─── GIVEN DATA ───

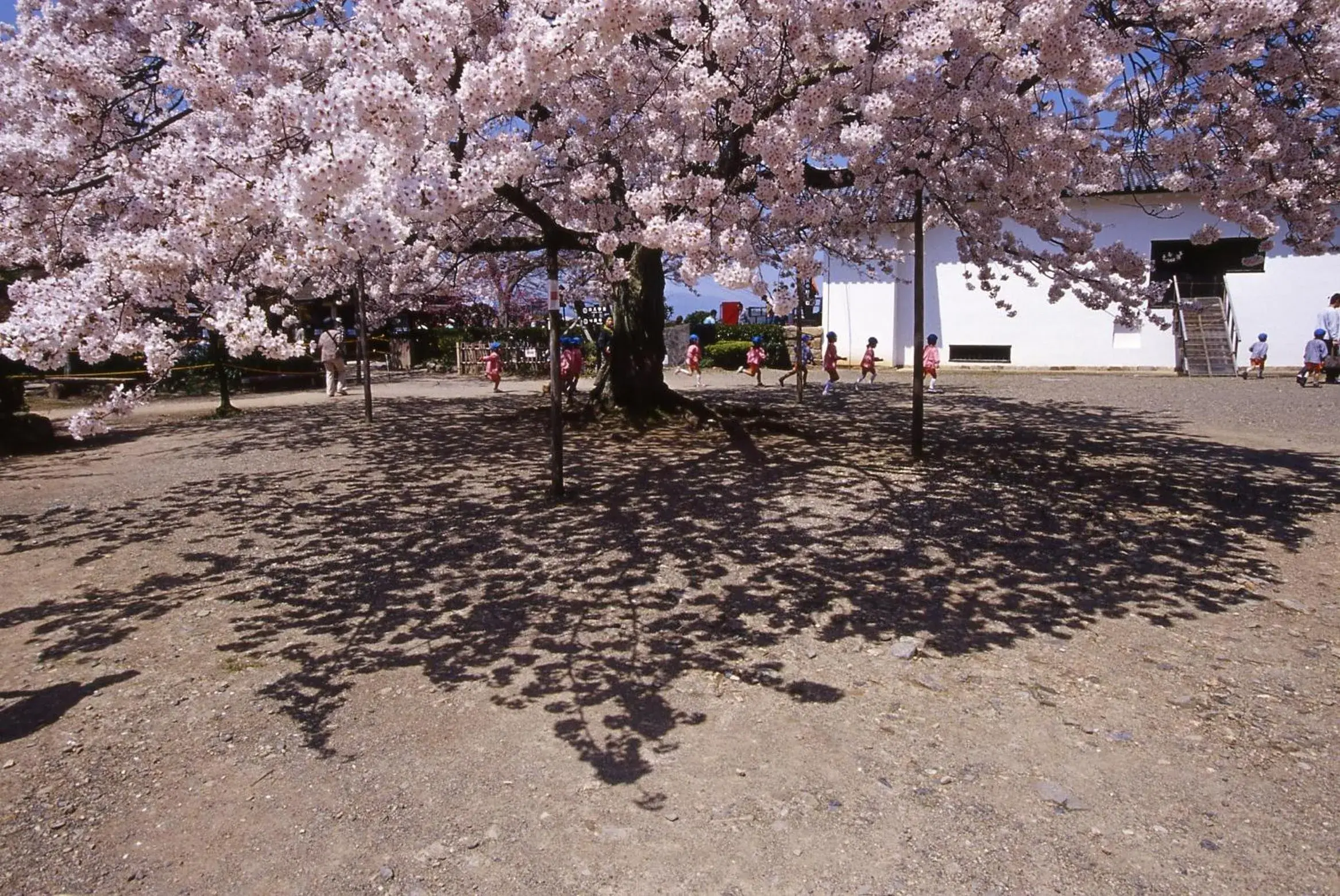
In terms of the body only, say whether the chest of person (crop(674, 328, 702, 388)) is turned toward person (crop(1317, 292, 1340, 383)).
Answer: yes

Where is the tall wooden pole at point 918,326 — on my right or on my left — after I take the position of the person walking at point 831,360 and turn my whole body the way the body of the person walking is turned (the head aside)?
on my right

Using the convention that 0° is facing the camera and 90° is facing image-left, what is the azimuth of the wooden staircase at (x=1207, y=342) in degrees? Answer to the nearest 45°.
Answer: approximately 0°

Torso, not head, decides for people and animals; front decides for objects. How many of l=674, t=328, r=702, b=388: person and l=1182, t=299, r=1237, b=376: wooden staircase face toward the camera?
1

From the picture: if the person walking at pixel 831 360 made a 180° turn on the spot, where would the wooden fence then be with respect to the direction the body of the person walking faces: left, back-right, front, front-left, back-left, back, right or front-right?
front-right

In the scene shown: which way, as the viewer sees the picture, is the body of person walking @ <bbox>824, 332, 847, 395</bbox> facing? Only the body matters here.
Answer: to the viewer's right

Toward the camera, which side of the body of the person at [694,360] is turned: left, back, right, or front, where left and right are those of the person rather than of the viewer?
right

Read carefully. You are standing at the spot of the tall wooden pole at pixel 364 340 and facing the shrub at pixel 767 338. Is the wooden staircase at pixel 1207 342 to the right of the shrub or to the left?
right
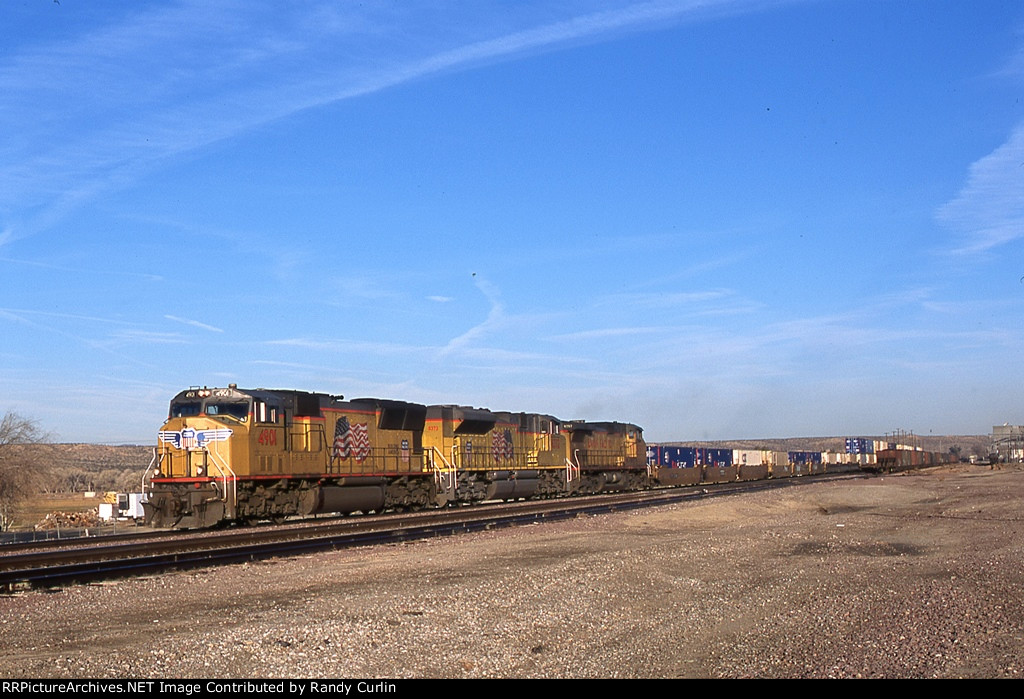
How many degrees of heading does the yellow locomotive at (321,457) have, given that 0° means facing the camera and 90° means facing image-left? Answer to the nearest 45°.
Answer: approximately 45°

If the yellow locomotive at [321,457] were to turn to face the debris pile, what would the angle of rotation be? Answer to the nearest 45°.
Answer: approximately 90° to its right
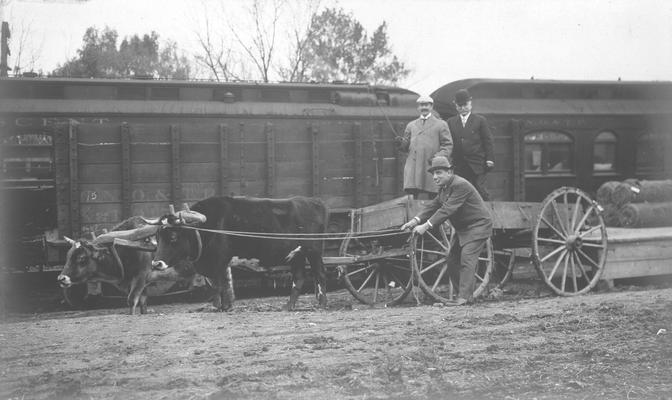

───

* _TASK DESCRIPTION_
Rewrite every entry above with "wooden staircase" changed to "timber staircase" wherever it occurs and nothing else altered, leaving out the pictures.

* _SOLUTION TO THIS PROBLEM_
In terms of the body only, say whether the chest of person (crop(674, 328, 702, 388)) is turned toward person (crop(1317, 292, 1340, 383)).
Answer: yes

Where is the tall wooden pole at point 918,326 — on my right or on my left — after I take the position of the person walking at point 831,360 and turn my whole body the way the body of the person walking is turned (the head aside)?
on my right

Using the convention that 0° is facing the camera and 90° is facing image-left, what is the azimuth of the timber staircase at (x=1207, y=342) in degrees? Answer to the nearest 45°.
Answer: approximately 0°

Torso, not head, decides for people and animals; front decides for objects. How many of l=674, t=328, r=702, b=388: person and l=1182, t=299, r=1237, b=376: timber staircase face toward the camera?
1

From the picture: if the person walking at pixel 831 360 made a 180° turn on the spot, where would the wooden fence then be with respect to the direction the body of the person walking faces: left, back-right, front, front-left, back-left, back, right or front-right?
front-right

In the scene shown: which way, as the viewer sees the picture, is the body of person walking @ <bbox>824, 332, 847, 395</bbox> facing? Only the body matters here.
Answer: to the viewer's right

Toward the camera, which side of the body of the person at [694,360] is turned: left, back, right, or front, where left and right are those of the person rather than of the viewer?
right

Read carefully. You are standing at the spot of the tall wooden pole at pixel 364 340 and facing the shrub at pixel 767 338. Is the timber staircase at pixel 1207 342 to the right of the shrub or to the left?
right
How many degrees of heading does the yellow locomotive at (321,457) have, given that 0° means facing the camera and 90° means facing image-left? Answer to the nearest 45°.
Answer: approximately 45°

If the yellow locomotive at [321,457] were to turn to face the debris pile, what would the angle of rotation be? Answer to the nearest 45°.
Answer: approximately 90° to its right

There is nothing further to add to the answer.